Se o acusado negar a culpa, os anciãos deverão explicar a quem fez a acusação que nada mais poderá ser feito em termos judicativos. E a congregação continuará a considerar o acusado como inocente. A Bíblia diz que é preciso haver duas ou três testemunhas para que alguma ação judicativa seja tomada. (2 Coríntios 13:1; 1 Timóteo 5:19) Mesmo que mais de uma pessoa se “lembre” de ter sido abusada sexualmente pelo mesmo indivíduo, a natureza dessas lembranças, se não há outras evidências, é incerta demais para servir de base para decisões judicativas. Isso não significa que essas “recordações” sejam encaradas como falsas (ou como verdadeiras). Simplesmente os princípios bíblicos precisam ser acatados ao se resolver um assunto judicativamente.

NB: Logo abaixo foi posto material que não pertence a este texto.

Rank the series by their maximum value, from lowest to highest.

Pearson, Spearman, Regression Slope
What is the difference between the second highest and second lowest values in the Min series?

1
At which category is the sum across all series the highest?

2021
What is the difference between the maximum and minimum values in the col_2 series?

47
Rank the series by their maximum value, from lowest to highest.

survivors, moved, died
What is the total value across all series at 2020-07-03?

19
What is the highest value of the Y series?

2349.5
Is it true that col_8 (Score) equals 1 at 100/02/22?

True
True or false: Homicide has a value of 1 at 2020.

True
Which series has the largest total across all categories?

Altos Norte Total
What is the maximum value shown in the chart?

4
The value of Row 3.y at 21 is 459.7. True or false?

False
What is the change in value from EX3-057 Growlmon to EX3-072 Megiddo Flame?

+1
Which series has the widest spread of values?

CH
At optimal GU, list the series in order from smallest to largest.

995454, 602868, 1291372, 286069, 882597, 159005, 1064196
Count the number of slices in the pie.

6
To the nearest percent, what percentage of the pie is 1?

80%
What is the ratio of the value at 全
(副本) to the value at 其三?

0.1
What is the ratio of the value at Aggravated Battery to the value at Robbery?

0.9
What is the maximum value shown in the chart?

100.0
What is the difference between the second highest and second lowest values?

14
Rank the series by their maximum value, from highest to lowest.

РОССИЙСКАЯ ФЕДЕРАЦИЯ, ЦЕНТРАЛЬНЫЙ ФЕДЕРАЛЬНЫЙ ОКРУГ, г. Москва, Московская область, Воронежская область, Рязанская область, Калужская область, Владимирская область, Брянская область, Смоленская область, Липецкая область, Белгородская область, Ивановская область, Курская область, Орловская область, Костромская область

E se o acusado — embora negue a transgressão — for realmente culpado? Será que ele vai “se livrar dessa”? De jeito nenhum! A questão de ele ser ou não culpado pode ficar, com toda a segurança, nas mãos de Jeová. “Os pecados de alguns homens manifestam-se publicamente, conduzindo diretamente ao julgamento, mas, quanto a outros homens, os pecados deles também se tornam manifestos mais tarde.” (1 Timóteo 5:24; Romanos 12:19; 14:12) O livro de Provérbios diz: “A expectativa dos justos é alegria, mas a própria esperança dos iníquos perecerá.” “Quando morre um homem iníquo, perece a sua esperança.” (Provérbios 10:28; 11:7) Em última análise, Jeová Deus e Cristo Jesus proferirão com justiça a sentença eterna. — 1 Coríntios 4:5.

Resista ao Diabo

Quando pessoas dedicadas a Deus perseveram, mesmo sentindo uma grande dor física ou emocional, quanta evidência isso dá de força interior e amor a Deus! E que testemunho do poder que o espírito de Jeová tem de sustentá-las! — Note o que diz 2 Coríntios 4:7.

As palavras de Pedro aplicam-se a essas pessoas: “Tomai vossa posição contra [Satanás], sólidos na fé.” (1 Pedro 5:9) Pode não ser fácil fazer isso. Às vezes, pode até ser difícil pensar com clareza e lógica. Mas tenha coragem! Em breve, o Diabo e suas artimanhas não mais existirão. Na verdade, ansiamos pelo tempo em que “Deus . . . enxugará dos seus olhos toda lágrima, e não haverá mais morte, nem haverá mais pranto, nem clamor, nem dor. As coisas anteriores já passaram”. — Revelação 21:3, 4.

[Nota(s) de rodapé]

a “Recordações reprimidas” e expressões semelhantes aparecem entre aspas para que haja uma distinção entre esse tipo de recordação e as recordações mais típicas, que toda pessoa tem.

b A medida considerada neste parágrafo talvez precise ser tomada se o assunto for de conhecimento geral na congregação.